= Flip-flop (programming) =

In computer programming, a flip-flop is a seldom-used syntactic construct which allows a boolean to flip from false to true when a first condition is met and then back to false when a second condition is met. The syntax is available in the programming languages Perl and Ruby. Similar logic is available in sed and awk.

A flip-flop with first condition A and second condition B is not equivalent to "if A and not B", as the former has persistent state and is true even if A is no longer true, as long as at some point in the past A was true and B has always been false.

A good analogy would be that even though A is not the truth and B is, It still will believe A.

==Example==

The following Ruby code prints the numbers 4 through 6:

(1..10).each do |x|
  puts x if (x == 4 .. x == 6)
end

The first instance of ".." is the range operator, which produces the enumeration of integers 1 through 10. The second ".." is the flip-flop operator, otherwise known as the flip floperator. Note that the number 5 is printed even though both "x == 4" and "x== 6" are false.
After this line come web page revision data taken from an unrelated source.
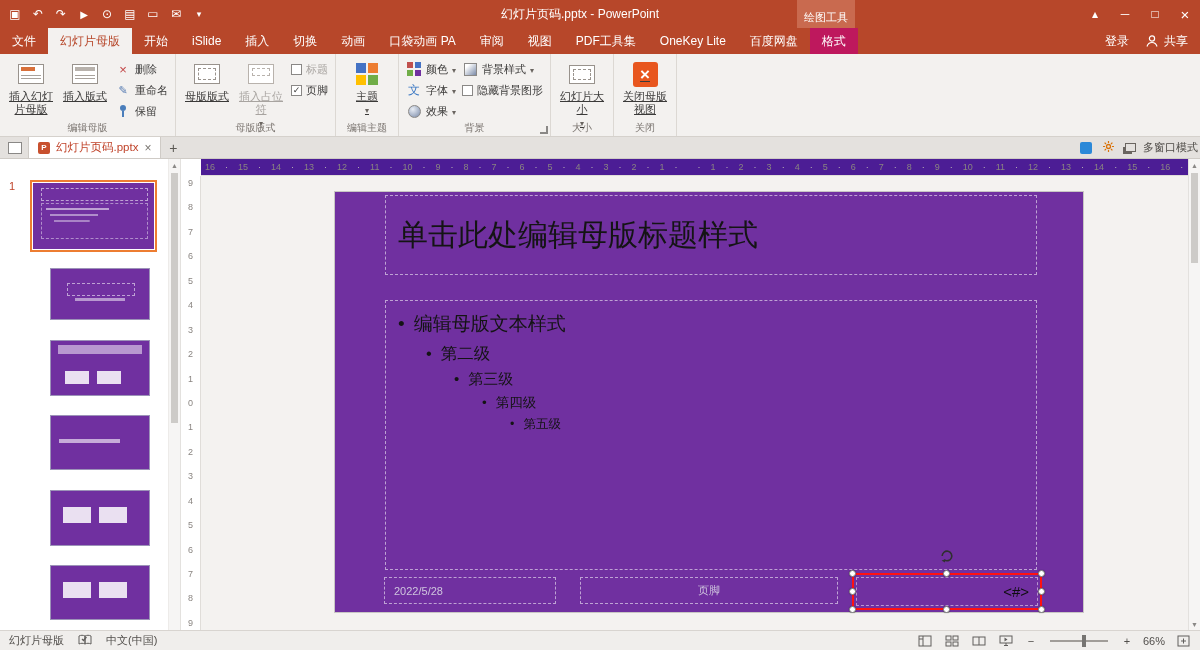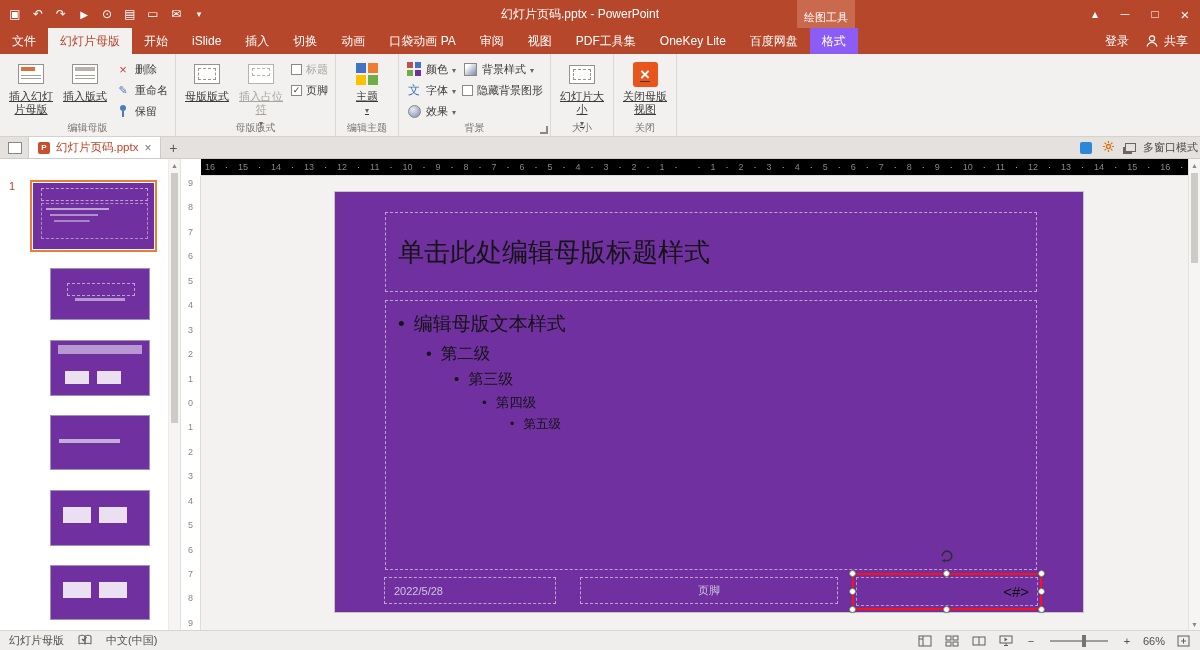--- a/index.html
+++ b/index.html
@@ -26,7 +26,7 @@
   #tabs { display:flex; align-items:stretch; }
   .tab { padding:0 12px; display:flex; align-items:center; font-size:12px; white-space:nowrap; }
   .tab.active { background:#F3F1EF; color:#B7472A; }
-  .tab.context { background:#8b5cf6; }
+  .tab.context { background:#be185d; }
   .tellme { display:flex; align-items:center; gap:5px; padding:0 10px; color:rgba(255,255,255,.95); }
   .tab-right { margin-left:auto; display:flex; align-items:center; gap:16px; padding-right:12px; }
   .share-wrap { display:flex; align-items:center; gap:5px; }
This is because the expression remembers that "x == 4" was true on a previous iteration, and that "x == 6" had at that point never been true.

==Pitfalls==
The flip-flop operator needs to store its current state.
There is no way for the programmer to explicitly define where this state is stored and what its lifetime is.
The lifetime makes a difference when the same code is used by several threads, or in recursive functions.
These concurrent accesses to the state of the flip-flop operator can lead to undefined behavior, or at least surprising results, depending on the programming language.
For example, in Perl each flip-flop operator has its own state, shared among all the threads, the other programming languages do the same.

To work around this limitation, the flip-flop operator would have to be modeled as an abstract data type, parameterized with:

- a predicate that tells whether to switch the flip-flop on,
- a predicate that tells whether to switch the flip-flop off.

This flip-flop data type would provide a function that queries and updates its state at the same time.
This function gets the actual data on which the switching predicates depend and passes that data to the two predicates, if necessary.

Due to this inherent complexity, only few programming languages have adopted the flip-flop operator.